In other news, I’ve had to be off-campus quite a bit over the last few weeks on university business. In October, I had traveledto Hong Kong – my first trip there on Queen’s business. Consul-general (and Queen’s alumnus) Ian Burchett hosted a wonderful dinner in honour of my visit. I also met a number of key alumni in the area, and visited some regional high schools (including the Canadian International School, whose Head of School is also a Queen’s alumnus). It was a short but busy trip, allowing us to solidify our ties with the Greater China region – a part of the world that currently provides us with nearly 20 per cent of our international student body.

I was also fortunate, recently, to be able to participate in the installation ceremonies for the new leaders of McGill and the University of Toronto. McGill’s 17th Principal, Dr. Suzanne Fortier, is a former Queen’s faculty member in the Department of Chemistry who also served as both vice-principal (academic) and vice-principal (research). Dr. Meric S. Gertler, U of T’s 16th President, is a renowned urban geographer. Both bring a great deal of vision to their new positions. I look forward to working with them both over the next few years on matters of importance to postsecondary education and research in Canada.

Finally, I want to finish off with a few words about Homecoming, which we celebrated last month for the first time in five years. I heard directly from many alumni who told me that they were very happy to be back on campus in the fall. For the most part, I think the two-weekend model worked well. That said, things didn’t go off entirely without incident – particularly on the first Saturday night when too many people gathered in the streets in the near-campus area. We have been engaged in consultations with many community partners since the Homecoming weekends to gather feedback about the events, and those conversations are continuing.  I would like to reiterate my thanks to everyone who helped plan and execute Homecoming, as well as to the Kingston Police, who offered invaluable support on both weekends.

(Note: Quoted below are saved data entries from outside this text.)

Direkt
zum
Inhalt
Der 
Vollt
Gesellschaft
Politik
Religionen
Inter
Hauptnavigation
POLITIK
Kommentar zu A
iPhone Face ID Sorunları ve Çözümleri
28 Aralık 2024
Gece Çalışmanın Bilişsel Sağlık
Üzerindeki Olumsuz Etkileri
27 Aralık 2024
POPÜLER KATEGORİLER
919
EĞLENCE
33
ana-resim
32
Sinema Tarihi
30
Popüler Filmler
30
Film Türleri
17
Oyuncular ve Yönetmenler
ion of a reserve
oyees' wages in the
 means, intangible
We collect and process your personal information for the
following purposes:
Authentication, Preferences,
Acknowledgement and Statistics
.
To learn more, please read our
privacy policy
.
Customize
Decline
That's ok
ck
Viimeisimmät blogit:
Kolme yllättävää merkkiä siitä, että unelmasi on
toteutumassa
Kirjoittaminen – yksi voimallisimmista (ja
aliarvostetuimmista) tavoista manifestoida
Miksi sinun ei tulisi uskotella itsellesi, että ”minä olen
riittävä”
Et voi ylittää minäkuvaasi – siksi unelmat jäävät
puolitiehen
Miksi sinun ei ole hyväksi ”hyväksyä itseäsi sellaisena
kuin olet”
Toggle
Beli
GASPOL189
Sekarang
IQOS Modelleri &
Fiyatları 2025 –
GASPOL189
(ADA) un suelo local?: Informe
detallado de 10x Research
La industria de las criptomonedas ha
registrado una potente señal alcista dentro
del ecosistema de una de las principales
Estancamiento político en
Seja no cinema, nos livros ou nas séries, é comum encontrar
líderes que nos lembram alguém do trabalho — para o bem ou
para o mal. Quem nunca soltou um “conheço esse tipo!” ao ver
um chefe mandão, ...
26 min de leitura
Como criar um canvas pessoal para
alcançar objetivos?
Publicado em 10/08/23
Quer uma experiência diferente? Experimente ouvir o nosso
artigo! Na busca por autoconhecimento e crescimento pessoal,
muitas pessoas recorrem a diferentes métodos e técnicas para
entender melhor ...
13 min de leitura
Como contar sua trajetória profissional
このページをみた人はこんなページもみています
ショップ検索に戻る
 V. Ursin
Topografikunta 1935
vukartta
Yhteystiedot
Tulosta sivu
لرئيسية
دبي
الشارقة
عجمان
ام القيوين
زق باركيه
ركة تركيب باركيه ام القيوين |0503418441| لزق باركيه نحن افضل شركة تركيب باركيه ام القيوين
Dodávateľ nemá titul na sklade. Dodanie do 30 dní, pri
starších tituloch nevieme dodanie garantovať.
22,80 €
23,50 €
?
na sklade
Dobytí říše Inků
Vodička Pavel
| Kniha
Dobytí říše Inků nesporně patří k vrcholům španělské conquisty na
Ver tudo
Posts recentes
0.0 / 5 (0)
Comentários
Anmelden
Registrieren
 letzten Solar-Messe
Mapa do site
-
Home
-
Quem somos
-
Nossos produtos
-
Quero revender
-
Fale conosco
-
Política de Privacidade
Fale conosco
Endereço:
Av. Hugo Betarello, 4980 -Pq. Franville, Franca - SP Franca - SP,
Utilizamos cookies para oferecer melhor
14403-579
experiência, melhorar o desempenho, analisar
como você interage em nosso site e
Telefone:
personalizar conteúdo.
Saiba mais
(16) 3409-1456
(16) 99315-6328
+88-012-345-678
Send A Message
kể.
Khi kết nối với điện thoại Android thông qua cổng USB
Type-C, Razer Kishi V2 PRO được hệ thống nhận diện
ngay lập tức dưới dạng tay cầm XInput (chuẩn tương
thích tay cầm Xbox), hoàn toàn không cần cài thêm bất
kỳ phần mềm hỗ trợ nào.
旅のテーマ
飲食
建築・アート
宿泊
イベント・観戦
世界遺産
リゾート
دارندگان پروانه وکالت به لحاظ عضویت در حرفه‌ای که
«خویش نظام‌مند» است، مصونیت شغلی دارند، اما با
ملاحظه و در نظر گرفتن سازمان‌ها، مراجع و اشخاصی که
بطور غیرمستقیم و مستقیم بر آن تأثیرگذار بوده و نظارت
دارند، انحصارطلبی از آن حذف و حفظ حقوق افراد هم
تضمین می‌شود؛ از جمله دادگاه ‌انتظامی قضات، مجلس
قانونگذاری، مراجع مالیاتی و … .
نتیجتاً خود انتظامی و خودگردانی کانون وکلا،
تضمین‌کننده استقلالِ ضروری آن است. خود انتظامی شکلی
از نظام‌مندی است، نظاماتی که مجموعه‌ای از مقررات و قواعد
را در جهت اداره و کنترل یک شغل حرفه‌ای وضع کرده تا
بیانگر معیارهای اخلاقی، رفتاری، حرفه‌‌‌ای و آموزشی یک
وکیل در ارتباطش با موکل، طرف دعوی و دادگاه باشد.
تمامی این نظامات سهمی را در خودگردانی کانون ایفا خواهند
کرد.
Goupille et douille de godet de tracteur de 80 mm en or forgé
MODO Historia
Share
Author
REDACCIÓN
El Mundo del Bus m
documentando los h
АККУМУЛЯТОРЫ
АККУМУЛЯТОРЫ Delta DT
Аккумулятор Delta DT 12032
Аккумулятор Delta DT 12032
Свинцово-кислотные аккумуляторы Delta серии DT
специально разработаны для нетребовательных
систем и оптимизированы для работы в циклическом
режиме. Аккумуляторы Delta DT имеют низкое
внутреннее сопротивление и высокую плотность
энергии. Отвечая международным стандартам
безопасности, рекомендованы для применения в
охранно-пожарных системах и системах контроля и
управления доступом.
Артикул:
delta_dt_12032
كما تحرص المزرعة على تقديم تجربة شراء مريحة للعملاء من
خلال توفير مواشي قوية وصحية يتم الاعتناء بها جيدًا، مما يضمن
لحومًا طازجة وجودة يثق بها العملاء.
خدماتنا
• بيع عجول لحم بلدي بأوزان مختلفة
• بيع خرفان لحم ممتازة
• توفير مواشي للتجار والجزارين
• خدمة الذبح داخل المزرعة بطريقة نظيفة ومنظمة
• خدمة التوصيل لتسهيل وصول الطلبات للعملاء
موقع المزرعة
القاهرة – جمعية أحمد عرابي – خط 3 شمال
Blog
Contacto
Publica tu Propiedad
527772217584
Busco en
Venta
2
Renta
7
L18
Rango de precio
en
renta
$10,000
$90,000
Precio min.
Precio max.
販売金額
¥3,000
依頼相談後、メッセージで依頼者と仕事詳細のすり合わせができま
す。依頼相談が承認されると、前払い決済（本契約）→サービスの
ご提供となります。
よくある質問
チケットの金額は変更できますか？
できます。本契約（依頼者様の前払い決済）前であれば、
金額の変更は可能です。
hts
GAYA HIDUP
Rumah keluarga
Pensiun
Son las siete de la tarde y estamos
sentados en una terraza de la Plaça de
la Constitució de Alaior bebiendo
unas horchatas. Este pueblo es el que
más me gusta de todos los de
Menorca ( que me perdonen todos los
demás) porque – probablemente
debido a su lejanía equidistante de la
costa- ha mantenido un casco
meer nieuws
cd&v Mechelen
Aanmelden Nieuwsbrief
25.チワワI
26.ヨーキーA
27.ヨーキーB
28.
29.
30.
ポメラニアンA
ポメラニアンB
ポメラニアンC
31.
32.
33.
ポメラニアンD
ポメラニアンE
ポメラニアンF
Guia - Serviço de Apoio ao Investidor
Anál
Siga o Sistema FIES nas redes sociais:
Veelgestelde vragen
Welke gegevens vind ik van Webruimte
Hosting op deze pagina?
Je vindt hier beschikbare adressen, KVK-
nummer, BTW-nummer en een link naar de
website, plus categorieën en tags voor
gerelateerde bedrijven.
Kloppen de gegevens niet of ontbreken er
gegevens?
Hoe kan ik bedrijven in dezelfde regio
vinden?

I’m in Banff this weekend to celebrate the fact that a record seven Queen’s faculty members are being inducted into the Royal Society of Canada. The Society only admits eighty new fellows every year, so it’s quite an extraordinary feat for a university of our size to have so many inducted at once. It’s truly a testament to the quality of our faculty at Queen’s.

Enjoy the rest of the fall, and good luck to those of you who will soon be preparing for final exams!